WHAT THE EXERCISE ASKS
If a record contains a picture, skip the picture and transcribe the rest exactly.

PROVIDED RECORDS
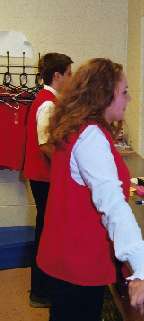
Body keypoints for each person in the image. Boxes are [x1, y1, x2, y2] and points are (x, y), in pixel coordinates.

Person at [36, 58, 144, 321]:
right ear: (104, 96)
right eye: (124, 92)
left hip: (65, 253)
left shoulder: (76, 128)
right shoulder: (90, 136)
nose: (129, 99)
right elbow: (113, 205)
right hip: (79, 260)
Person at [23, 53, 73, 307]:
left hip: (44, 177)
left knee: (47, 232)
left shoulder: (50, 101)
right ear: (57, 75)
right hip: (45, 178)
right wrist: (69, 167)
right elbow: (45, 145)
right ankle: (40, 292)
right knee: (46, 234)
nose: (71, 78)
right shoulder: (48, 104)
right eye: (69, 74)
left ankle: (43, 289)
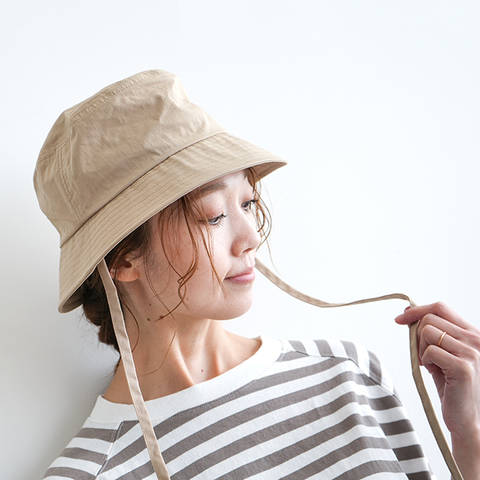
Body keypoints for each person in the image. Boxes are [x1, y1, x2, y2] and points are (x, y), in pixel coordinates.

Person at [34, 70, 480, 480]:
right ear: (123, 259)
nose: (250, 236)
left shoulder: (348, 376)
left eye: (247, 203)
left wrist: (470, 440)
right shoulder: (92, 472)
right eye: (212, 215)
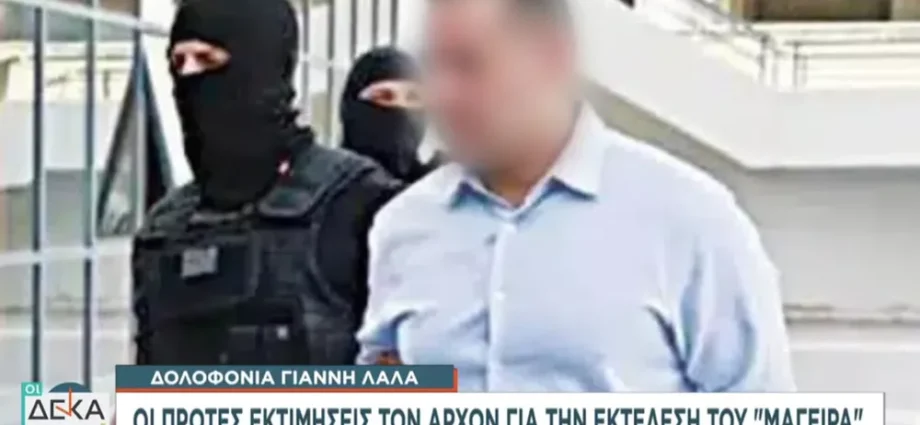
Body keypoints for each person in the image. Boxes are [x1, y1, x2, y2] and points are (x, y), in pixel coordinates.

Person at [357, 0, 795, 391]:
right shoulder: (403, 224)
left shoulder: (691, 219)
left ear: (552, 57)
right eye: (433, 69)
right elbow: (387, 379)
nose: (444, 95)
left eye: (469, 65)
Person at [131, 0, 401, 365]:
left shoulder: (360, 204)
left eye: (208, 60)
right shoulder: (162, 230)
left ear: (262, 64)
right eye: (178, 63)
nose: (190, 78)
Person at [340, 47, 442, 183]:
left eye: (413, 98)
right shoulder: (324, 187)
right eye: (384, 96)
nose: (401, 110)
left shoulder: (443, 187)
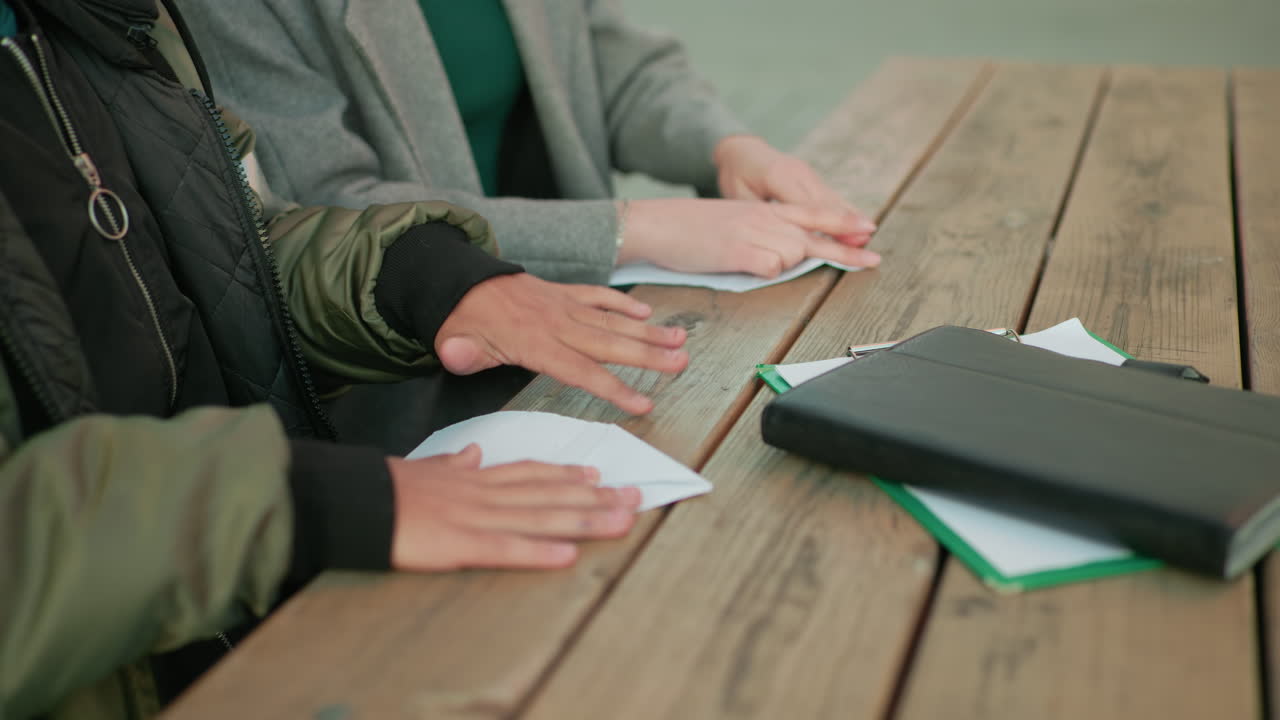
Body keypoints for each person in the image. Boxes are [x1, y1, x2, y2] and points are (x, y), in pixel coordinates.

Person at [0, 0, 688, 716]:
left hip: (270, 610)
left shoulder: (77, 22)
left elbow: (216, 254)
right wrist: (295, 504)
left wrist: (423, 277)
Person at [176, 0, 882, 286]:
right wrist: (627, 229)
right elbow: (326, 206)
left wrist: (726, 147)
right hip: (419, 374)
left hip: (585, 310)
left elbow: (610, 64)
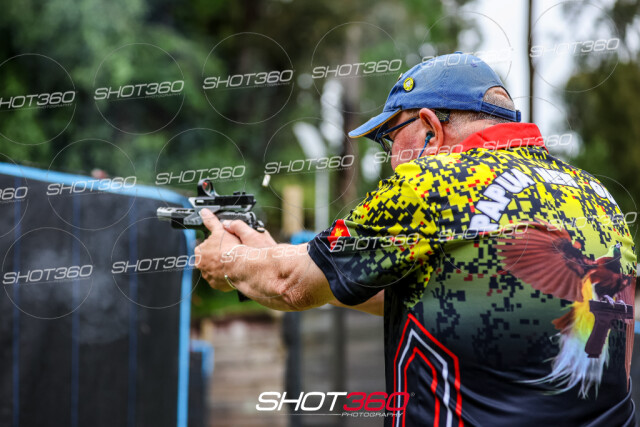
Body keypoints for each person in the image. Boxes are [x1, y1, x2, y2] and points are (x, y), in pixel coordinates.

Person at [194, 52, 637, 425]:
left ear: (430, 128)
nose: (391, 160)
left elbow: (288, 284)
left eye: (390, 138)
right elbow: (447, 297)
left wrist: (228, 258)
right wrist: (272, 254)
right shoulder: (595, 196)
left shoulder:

REPLY
Body keypoints for each person in the image. Boxes are [x1, y1, x2, y2] and points are (x, y), in pixel coordinates.

Person at [36, 58, 144, 321]:
right ear: (104, 96)
right eye: (124, 92)
left hip: (65, 253)
left shoulder: (76, 128)
right shoulder: (90, 136)
nose: (129, 99)
right elbow: (113, 205)
right hip: (79, 260)
Person at [23, 53, 73, 307]:
left hip: (44, 177)
left knee: (47, 232)
left shoulder: (50, 101)
right ear: (57, 75)
right hip: (45, 178)
right wrist: (69, 167)
right elbow: (45, 145)
right ankle: (40, 292)
right knee: (46, 234)
nose: (71, 78)
right shoulder: (48, 104)
right eye: (69, 74)
left ankle: (43, 289)
Body keypoints for each person in the image. Boxes are [x1, y1, x2, y2] and points are (x, y), in pixel coordinates.

Person at [34, 70, 480, 480]:
right ear: (123, 259)
nose: (250, 236)
left shoulder: (348, 376)
left eye: (247, 203)
left wrist: (470, 440)
right shoulder: (92, 472)
right eye: (212, 215)
Body keypoints for each person in the image. Boxes are [x1, y1, x2, y2] and points are (x, y), in pixel coordinates.

Person at [357, 0, 795, 391]:
right shoulder: (403, 224)
left shoulder: (691, 219)
left ear: (552, 57)
right eye: (433, 69)
right elbow: (387, 379)
nose: (444, 95)
left eye: (469, 65)
Person at [131, 0, 401, 365]:
left shoulder: (360, 204)
left eye: (208, 60)
right shoulder: (162, 230)
left ear: (262, 64)
right eye: (178, 63)
nose: (190, 78)
Person at [340, 47, 442, 183]:
left eye: (413, 98)
right shoulder: (324, 187)
right eye: (384, 96)
nose: (401, 110)
left shoulder: (443, 187)
Body keypoints for each person in the image. Boxes are [x1, y1, x2, y2] and points are (x, y), in pixel coordinates.

Person at [0, 0, 688, 716]:
left hip: (270, 610)
left shoulder: (77, 22)
left elbow: (216, 254)
right wrist: (295, 504)
left wrist: (423, 277)
Person at [176, 0, 882, 286]:
right wrist: (627, 229)
right elbow: (326, 206)
left wrist: (726, 147)
right hip: (419, 374)
left hip: (585, 310)
left elbow: (610, 64)
Body keypoints for each person in the image. Boxes are [x1, y1, x2, y2] and points are (x, y), in pixel coordinates.

Person at [194, 52, 637, 425]:
left ear: (430, 128)
nose: (391, 160)
left elbow: (288, 284)
left eye: (390, 138)
right elbow: (447, 297)
left wrist: (228, 258)
right wrist: (272, 254)
right shoulder: (595, 196)
left shoulder:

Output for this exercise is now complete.